TEAM RAWK.CH STELLT SICH VOR – BASIL

Heute erfahrt ihr mehr über unseren Basil. Er gehört seit knapp eineinhalb Jahren zu unserem Team und beglückt uns und die Leser seither mit seinen langen Sätzen und zahlreichen Einschüben. Ob das am Japanisch-Studium liegt? Anyway, wir mögen ihn und so werdet ihr spätestens nach seiner Vorstellungsrunde auch empfinden:

Was ist deine Motivation, für rawk.ch zu schreiben und was ist deine Funktion?
Ich habe selber immer gerne Webzines zu verschiedenen Themen, hauptsächlich aber Musik, gelesen, und als dann von rawk.ch mal ein Aufruf zur Mitwirkung kam, habe ich mir gedacht, wieso nicht? Die machen cooles Zeug, ich kann ohne schlechtes Gewissen mehr an Konzerte und Schreiben ist eh läss. Was ich bei rawk.ch mache? Ja, schreiben denk – das aber im Moment leider viel zu wenig. Sonst tue ich noch ab und zu ein bisschen die Texte meiner Gspänli korrigieren.

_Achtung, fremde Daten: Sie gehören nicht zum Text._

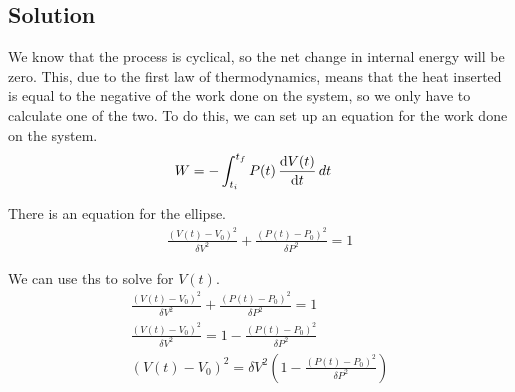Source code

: \documentclass[12pt]{article}
\begin{document}
        \subsection{Solution}
            We know that the process is cyclical, so the net change in internal energy will be zero. 
            This, due to the first law of thermodynamics, means that the heat inserted is equal to the negative of the work done on the system, so we only have to calculate one of the two.
            To do this, we can set up an equation for the work done on the system.
            \begin{align}
                W   &=  -\int_{t_i}^{t_f} P(t)\,\dv{V(t)}{t}\,dt
            \end{align}

            There is an equation for the ellipse.
            \begin{gather}
                \frac{\left( V(t) - V_0 \right)^2}{\delta V^2} + \frac{\left( P(t) - P_0 \right)^2}{\delta P^2} = 1
            \end{gather}

            We can use ths to solve for $V(t)$.
            \begin{gather}
                \frac{\left( V(t) - V_0 \right)^2}{\delta V^2} + \frac{\left( P(t) - P_0 \right)^2}{\delta P^2} = 1\\
                \frac{\left( V(t) - V_0 \right)^2}{\delta V^2} = 1 - \frac{\left( P(t) - P_0 \right)^2}{\delta P^2}\\
                \left( V(t) - V_0 \right)^2 = \delta V^2 \left( 1 - \frac{\left( P(t) - P_0 \right)^2}{\delta P^2} \right)
            \end{gather}
\end{document}
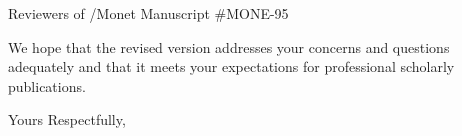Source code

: \documentclass{letter}
\begin{document}
\begin{letter}{Reviewers of /Monet Manuscript \#MONE-95}
% 

We hope that the revised version addresses your concerns and questions adequately and that it meets your expectations for professional scholarly publications.

\closing{Yours Respectfully,}
\signature{Stefan~Karpinski}

\vfill



\end{letter}
\end{document}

Was machst du so, wenn du nicht gerade für rawk.ch Zeit investierst?
Ich studiere an der Uni Züri Deutsch, Philosophie und Japanisch, arbeite ein bisschen, und mache ab und an Musik.

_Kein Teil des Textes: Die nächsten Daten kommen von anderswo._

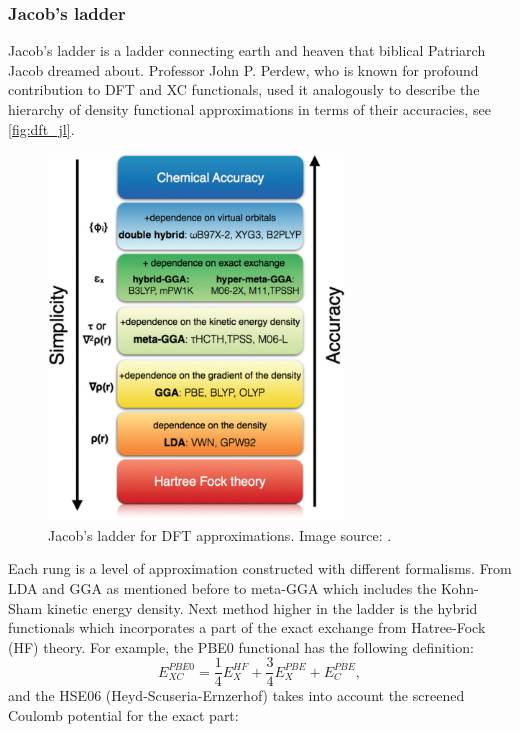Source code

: \subsubsection{Jacob's ladder}
Jacob's ladder is a ladder connecting earth and heaven that biblical Patriarch Jacob dreamed about. Professor John P. Perdew, who is known for profound contribution to DFT and XC functionals, used it analogously to describe the hierarchy of density functional approximations in terms of their accuracies, see \autoref{fig:dft_jl}.  
\begin{figure}[htbp!] 
\centering  
\includegraphics[width=0.7\textwidth]{jacobs.png}
\caption[Jacob's ladder for DFT approximations]{ Jacob's ladder for DFT approximations. Image source: \cite{Peng2016}.}  
\label{fig:dft_jl}
\end{figure} 
Each rung is a level of approximation constructed with different formalisms. From LDA and GGA as mentioned before to meta-GGA which includes the Kohn-Sham kinetic energy density. Next method higher in the ladder is the hybrid functionals which incorporates a part of the exact exchange from Hatree-Fock (HF) theory. For example, the PBE0 functional\cite{Carlo1999} has the following definition:
\begin{equation}
E_{XC}^{PBE0}=\frac{1}{4}E_X^{HF}+\frac{3}{4}E_X^{PBE}+E_C^{PBE},
\end{equation}
and the HSE06 (Heyd-Scuseria-Ernzerhof)\cite{Jochen2003} takes into account the screened Coulomb potential for the exact part:
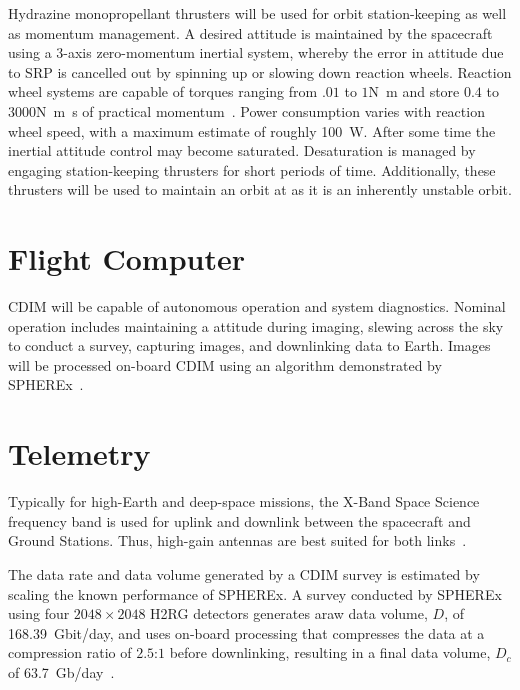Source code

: \documentclass{ws-jai}
\begin{document}
Hydrazine monopropellant thrusters will be used for orbit station-keeping as well as momentum management.
A desired attitude is maintained by the spacecraft using a 3-axis zero-momentum inertial system, whereby the error in attitude due to SRP is cancelled out by spinning up or slowing down reaction wheels.
Reaction wheel systems are capable of torques ranging from $.01$ to $1$\si{\newton\meter} and store $0.4$ to $3000$\si{\newton\meter\second} of practical momentum~\cite{smad2015}.
Power consumption varies with reaction wheel speed, with a maximum estimate of roughly \SI{100}{\watt}.
After some time the inertial attitude control may become saturated.
Desaturation is managed by engaging station-keeping thrusters for short periods of time.
Additionally, these thrusters will be used to maintain an orbit at \Ltwo{} as it is an inherently unstable orbit.

\section{Flight Computer}
CDIM will be capable of autonomous operation and system diagnostics.
Nominal operation includes maintaining a attitude during imaging, slewing across the sky to conduct a survey, capturing images, and downlinking data to Earth.
Images will be processed on-board CDIM using an algorithm demonstrated by SPHEREx~\cite{spherexTelemetry2016}.

\section{Telemetry}
\label{sec:telemetry}
Typically for high-Earth and deep-space missions, the X-Band Space Science frequency band is used for uplink and downlink between the spacecraft and Ground Stations.
Thus, high-gain antennas are best suited for both links~\cite{smad2015}.

The data rate and data volume generated by a CDIM survey is estimated by scaling the known performance of SPHEREx.
A survey conducted by SPHEREx using four $2048\times2048$ H2RG detectors generates araw data volume, $D$, of \SI{168.39}{Gbit/day}, and uses on-board processing that compresses the data at a compression ratio of $2.5$:$1$ before downlinking, resulting in a final data volume, $D_c$ of \SI{63.7}{Gb/day}~\cite{spherexTelemetry2016}.
\end{document}
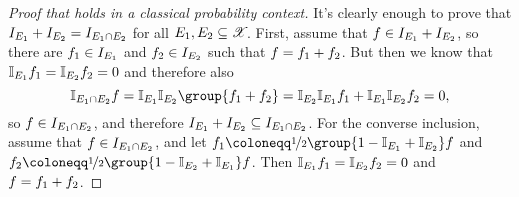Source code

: \documentclass[preprint]{isipta2025}
\begin{document}
\begin{proof}[Proof that  holds in a classical probability context]
It's clearly enough to prove that \(\indifset[{\event[1]}]+\indifset[{\event[2]}]=\indifset[{\event[1]\cap\event[2]}]\) for all \(\event[1],\event[2]\subseteq\states\).
First, assume that \(\gbl\in\indifset[{\event[1]}]+\indifset[{\event[2]}]\), so there are \(\gbl_1\in\indifset[{\event[1]}]\) and \(\gbl_2\in\indifset[{\event[2]}]\) such that \(\gbl=\gbl_1+\gbl_2\).
But then we know that \(\indevent[1]\gbl_1=\indevent[2]\gbl_2=0\) and therefore also
\begin{equation*}
\indof{\event[1]\cap\event[2]}\gbl
=\indevent[1]\indevent[2]\group{\gbl_1+\gbl_2}
=\indevent[2]\indevent[1]\gbl_1+\indevent[1]\indevent[2]\gbl_2
=0,
\end{equation*}
so \(f\in\indifset[{\event[1]\cap\event[2]}]\), and therefore \(\indifset[{\event[1]}]+\indifset[{\event[2]}]\subseteq\indifset[{\event[1]\cap\event[2]}]\).
For the converse inclusion, assume that \(f\in\indifset[{\event[1]\cap\event[2]}]\), and let \(\gbl_1\coloneqq\nicefrac12\group{1-\indevent[1]+\indevent[2]}\gbl\) and \(\gbl_2\coloneqq\nicefrac12\group{1-\indevent[2]+\indevent[1]}\gbl\).
Then \(\indevent[1]\gbl_1=\indevent[2]\gbl_2=0\) and \(f=\gbl_1+\gbl_2\).
\end{proof}
\end{document}
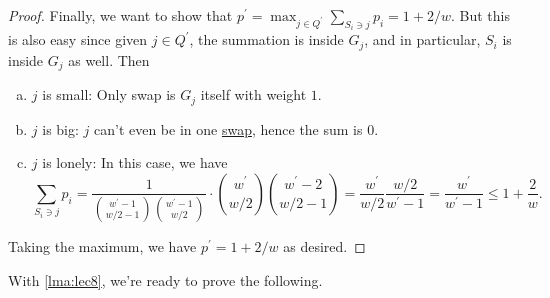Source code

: \begin{proof}
	Finally, we want to show that \(p^\prime = \max _{j\in Q^\prime }\sum_{S_i \ni j}p_i = 1 + 2 / w \). But this is also easy since given \(j\in Q^\prime \), the summation is inside \(G_j\), and in particular, \(S_i\) is inside \(G_j\) as well. Then
	\begin{enumerate}[(a)]
		\item \(j\) is small: Only swap is \(G_j\) itself with weight \(1\).
		\item \(j\) is big: \(j\) can't even be in one \hyperref[not:swap]{swap}, hence the sum is \(0\).
		\item \(j\) is lonely: In this case, we have
		      \[
			      \sum_{S_i \ni j} p_i = \frac{1}{\binom{w^\prime - 1}{w / 2 - 1} \binom{w^\prime - 1}{w / 2}}\cdot \binom{w^\prime }{w / 2}\binom{w^\prime -2}{w / 2 - 1} = \frac{w^\prime }{w / 2} \frac{w/2}{w^\prime -1} = \frac{w^\prime }{w^\prime -1} \leq 1 + \frac{2}{w}.
		      \]
	\end{enumerate}
	Taking the maximum, we have \(p^\prime = 1 + 2 / w\) as desired.
\end{proof}

With \autoref{lma:lec8}, we're ready to prove the following.

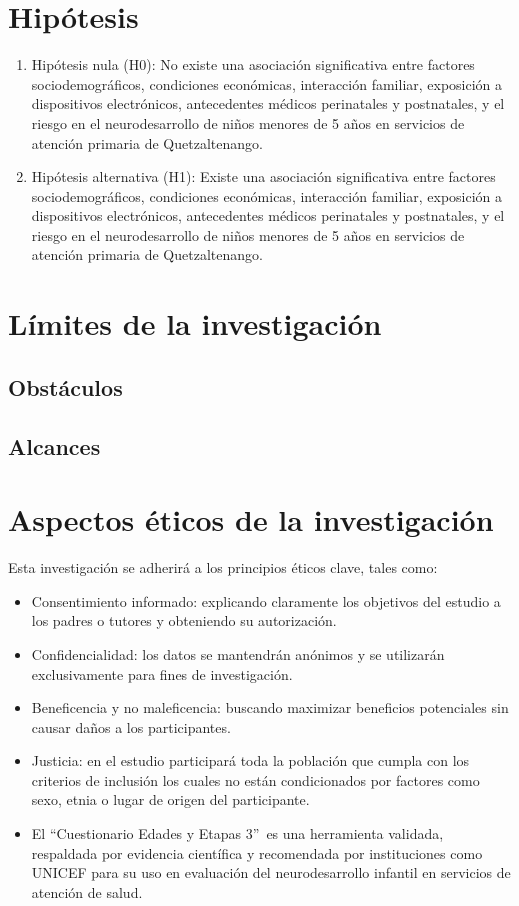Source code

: \documentclass[11pt,letterpaper]{report}
\newcommand{\asq}{“Cuestionario Edades y Etapas 3”}
\begin{document}
\section{Hipótesis}
	\begin{enumerate}
		\item Hipótesis nula (H0): No existe una asociación significativa entre
		factores sociodemográficos, condiciones económicas, interacción
		familiar, exposición a dispositivos electrónicos, antecedentes médicos
		perinatales y postnatales, y el riesgo en el neurodesarrollo de niños
		menores de 5 años en servicios de atención primaria de Quetzaltenango.
		\item Hipótesis alternativa (H1): Existe una asociación significativa
		entre factores sociodemográficos, condiciones económicas, interacción
		familiar, exposición a dispositivos electrónicos, antecedentes médicos
		perinatales y postnatales, y el riesgo en el neurodesarrollo de niños
		menores de 5 años en servicios de atención primaria de Quetzaltenango.
	\end{enumerate}

\section{Límites de la investigación}
\subsection{Obstáculos}

\subsection{Alcances}

\section{Aspectos éticos de la investigación}
Esta investigación se adherirá a los principios éticos clave, tales como:
\begin{itemize}
	\item Consentimiento informado: explicando claramente los objetivos del
	estudio a los padres o tutores y obteniendo su autorización.

	\item Confidencialidad: los datos se mantendrán anónimos y se utilizarán 
	exclusivamente para fines de investigación.

	\item Beneficencia y no maleficencia: buscando maximizar beneficios
	potenciales sin causar daños a los participantes.

	\item Justicia: en el estudio participará toda la población que cumpla
	con los criterios de inclusión los cuales no están condicionados por
	factores como sexo, etnia o lugar de origen del participante.

	\item El \asq\ es una herramienta validada, respaldada por evidencia
	científica y recomendada por instituciones como UNICEF para su uso en
	evaluación del neurodesarrollo infantil en servicios de atención de
	salud. \cite{UNICEFrespaldo}
\end{itemize}
\end{document}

Was für Musik finden wir auf deinem MP4-Gerätli/Plattenspieler/CD-Player?
Phu, das ändert sich immer mal wieder, aber grundsätzlich ganz viel von dem, was man so als Punk, Hardcore, Metal(core) zusammenfassen könnte; das geht dann so von irgendwelchem Blackened Hardcore bis zum cheesy 80ies-Glam. Im Moment ist viel Mathcore drunter, aber auch die Antilopen Gang hat’s mir – so als studentische Raptruppe – ganz angetan.

Welches ist deine Lieblings-Konzert-Location in der Schweiz und warum?
Das müsste wohl das Dynamo bzw. eigentlich das Werk21 sein, da es gut erreichbar ist, fast immer super liebe Leute da sind und ein Haufen toller Konzerte in diesem Keller meines Herzens stattfinden.

Was nervt dich am Schweizer Musikbusiness und was würdest du ändern?
Es ist halt wohl so das Gleiche, wie überall, es gibt zu wenig Chancen für junge, ein bisschen unbekanntere Bands. Nicht nur von der „offiziellen“ Seite her, sondern auch von unserer Konsumentenseite her. Hängt aber auch damit zusammen, dass es so ein bisschen, glaube ich, eine Übersättigung gibt. Gerade im Grossraum Zürich kann man wohl jeden Abend an ein Konzert irgendwo im Bereich „Gitarrenmusik“ gehen und die Freitag-/Samstagabende sind zwei-, drei- bis vierfach besetzt. Tja, und gleichzeitig spielen dann doch vielfach dieselben fünf Bands –  überspitzt gesagt und natürlich nur, wenn’s jetzt um kleine Konzerte geht. So, dass man sich auch mal sagt, da müsse man nicht hingehen.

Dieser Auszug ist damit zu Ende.